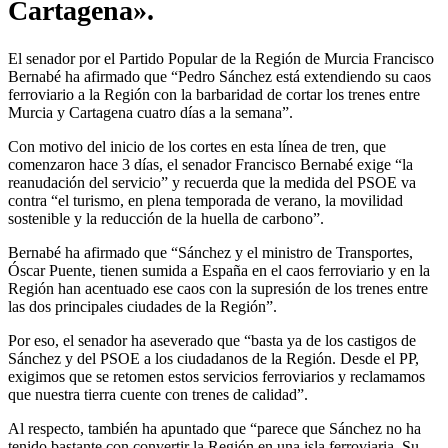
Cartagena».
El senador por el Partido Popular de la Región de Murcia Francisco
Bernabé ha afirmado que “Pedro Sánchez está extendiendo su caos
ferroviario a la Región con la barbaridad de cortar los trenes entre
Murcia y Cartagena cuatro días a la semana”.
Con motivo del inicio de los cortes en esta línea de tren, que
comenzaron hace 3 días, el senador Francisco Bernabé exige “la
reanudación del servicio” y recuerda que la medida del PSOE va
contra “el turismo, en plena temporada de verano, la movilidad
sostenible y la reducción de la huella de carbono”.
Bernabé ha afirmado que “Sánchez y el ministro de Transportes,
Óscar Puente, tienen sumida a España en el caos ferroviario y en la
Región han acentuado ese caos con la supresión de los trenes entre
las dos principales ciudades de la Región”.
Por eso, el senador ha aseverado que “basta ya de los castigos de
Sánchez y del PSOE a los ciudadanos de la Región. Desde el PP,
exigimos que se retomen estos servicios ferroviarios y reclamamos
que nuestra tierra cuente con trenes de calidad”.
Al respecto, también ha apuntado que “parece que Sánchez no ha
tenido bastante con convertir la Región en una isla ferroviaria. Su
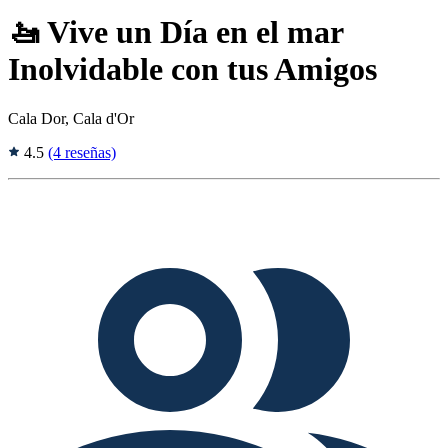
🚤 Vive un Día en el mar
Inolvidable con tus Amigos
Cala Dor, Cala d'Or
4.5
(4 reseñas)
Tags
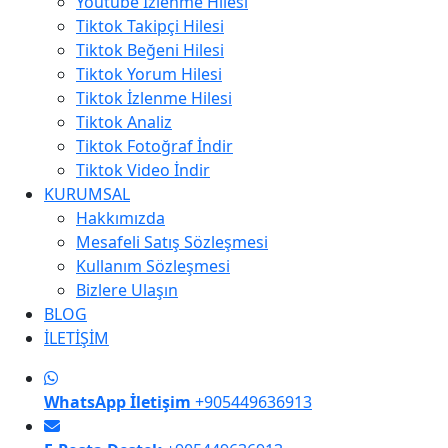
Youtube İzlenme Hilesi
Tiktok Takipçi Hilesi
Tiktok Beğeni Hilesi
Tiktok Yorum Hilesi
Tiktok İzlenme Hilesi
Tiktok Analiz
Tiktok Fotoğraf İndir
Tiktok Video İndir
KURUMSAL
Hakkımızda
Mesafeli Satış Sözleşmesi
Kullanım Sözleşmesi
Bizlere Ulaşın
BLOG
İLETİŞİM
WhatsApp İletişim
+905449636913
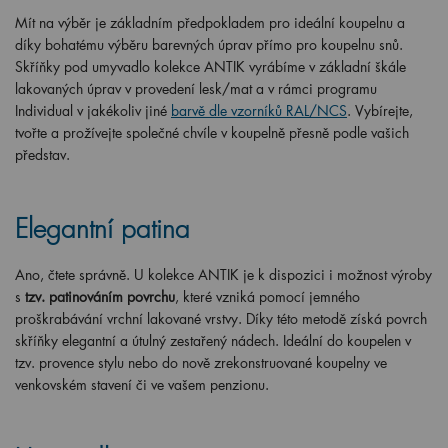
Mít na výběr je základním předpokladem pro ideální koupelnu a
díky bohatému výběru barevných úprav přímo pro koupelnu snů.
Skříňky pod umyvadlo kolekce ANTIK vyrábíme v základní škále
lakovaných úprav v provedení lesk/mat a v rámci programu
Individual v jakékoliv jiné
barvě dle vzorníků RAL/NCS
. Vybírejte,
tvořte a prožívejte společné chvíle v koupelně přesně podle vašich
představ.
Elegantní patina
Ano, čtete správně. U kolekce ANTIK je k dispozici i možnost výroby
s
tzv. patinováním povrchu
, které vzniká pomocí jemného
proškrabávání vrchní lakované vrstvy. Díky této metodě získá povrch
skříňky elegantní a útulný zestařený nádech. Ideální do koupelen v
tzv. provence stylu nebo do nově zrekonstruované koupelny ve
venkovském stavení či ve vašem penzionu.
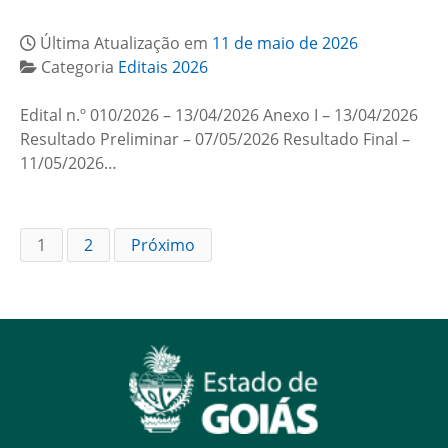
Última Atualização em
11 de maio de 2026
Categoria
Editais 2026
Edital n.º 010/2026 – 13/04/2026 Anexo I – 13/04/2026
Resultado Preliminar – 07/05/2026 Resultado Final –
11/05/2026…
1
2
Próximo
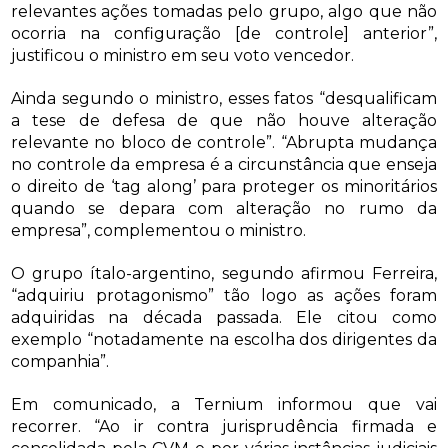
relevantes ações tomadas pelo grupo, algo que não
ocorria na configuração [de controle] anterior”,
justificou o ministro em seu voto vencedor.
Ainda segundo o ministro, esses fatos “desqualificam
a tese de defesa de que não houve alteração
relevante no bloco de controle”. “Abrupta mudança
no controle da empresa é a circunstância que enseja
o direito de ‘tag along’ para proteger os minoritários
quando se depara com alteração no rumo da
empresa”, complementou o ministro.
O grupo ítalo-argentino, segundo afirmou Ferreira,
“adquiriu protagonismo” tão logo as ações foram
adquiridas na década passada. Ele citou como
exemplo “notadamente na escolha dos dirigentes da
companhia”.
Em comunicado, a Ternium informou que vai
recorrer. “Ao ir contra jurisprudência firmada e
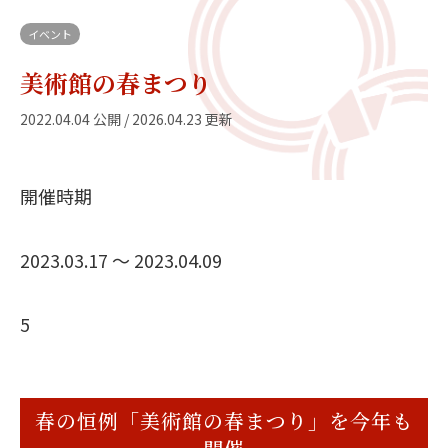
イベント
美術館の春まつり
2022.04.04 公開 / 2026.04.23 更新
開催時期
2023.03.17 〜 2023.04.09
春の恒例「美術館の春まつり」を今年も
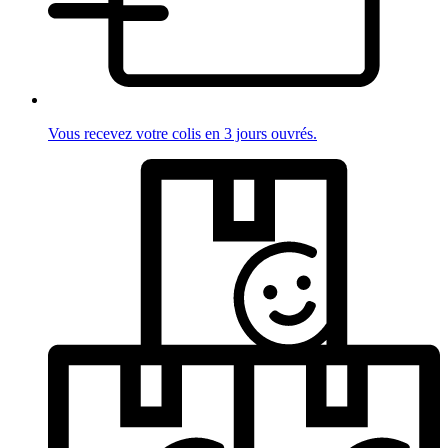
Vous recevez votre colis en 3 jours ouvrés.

- - - - - - -

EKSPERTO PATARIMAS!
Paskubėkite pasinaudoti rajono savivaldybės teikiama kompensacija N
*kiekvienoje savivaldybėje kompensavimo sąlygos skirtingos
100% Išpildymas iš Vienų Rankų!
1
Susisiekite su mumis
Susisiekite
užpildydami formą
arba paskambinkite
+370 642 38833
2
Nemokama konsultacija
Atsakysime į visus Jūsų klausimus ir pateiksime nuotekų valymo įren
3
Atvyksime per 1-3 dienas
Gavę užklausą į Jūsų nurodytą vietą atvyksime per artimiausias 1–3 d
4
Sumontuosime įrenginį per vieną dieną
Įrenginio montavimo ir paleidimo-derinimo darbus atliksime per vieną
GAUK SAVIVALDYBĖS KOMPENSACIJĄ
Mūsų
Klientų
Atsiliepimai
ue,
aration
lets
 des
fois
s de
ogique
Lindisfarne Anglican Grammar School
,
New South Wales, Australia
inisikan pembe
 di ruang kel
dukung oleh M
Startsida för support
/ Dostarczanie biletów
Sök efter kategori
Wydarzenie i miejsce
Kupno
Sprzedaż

- - - - - - -

● **PROBLEM DETAILS**
Return the lines of the material above, starting with the line that contains "Última Atualização em" and going on through the line that contains "jurisprudência firmada e", with both of those lines included. Leave the picture markers out of your answer.

● **ANSWER SECTION**
Última Atualização em
11 de maio de 2026
Categoria
Editais 2026
Edital n.º 010/2026 – 13/04/2026 Anexo I – 13/04/2026
Resultado Preliminar – 07/05/2026 Resultado Final –
11/05/2026…
1
2
Próximo
relevantes ações tomadas pelo grupo, algo que não
ocorria na configuração [de controle] anterior”,
justificou o ministro em seu voto vencedor.
Ainda segundo o ministro, esses fatos “desqualificam
a tese de defesa de que não houve alteração
relevante no bloco de controle”. “Abrupta mudança
no controle da empresa é a circunstância que enseja
o direito de ‘tag along’ para proteger os minoritários
quando se depara com alteração no rumo da
empresa”, complementou o ministro.
O grupo ítalo-argentino, segundo afirmou Ferreira,
“adquiriu protagonismo” tão logo as ações foram
adquiridas na década passada. Ele citou como
exemplo “notadamente na escolha dos dirigentes da
companhia”.
Em comunicado, a Ternium informou que vai
recorrer. “Ao ir contra jurisprudência firmada e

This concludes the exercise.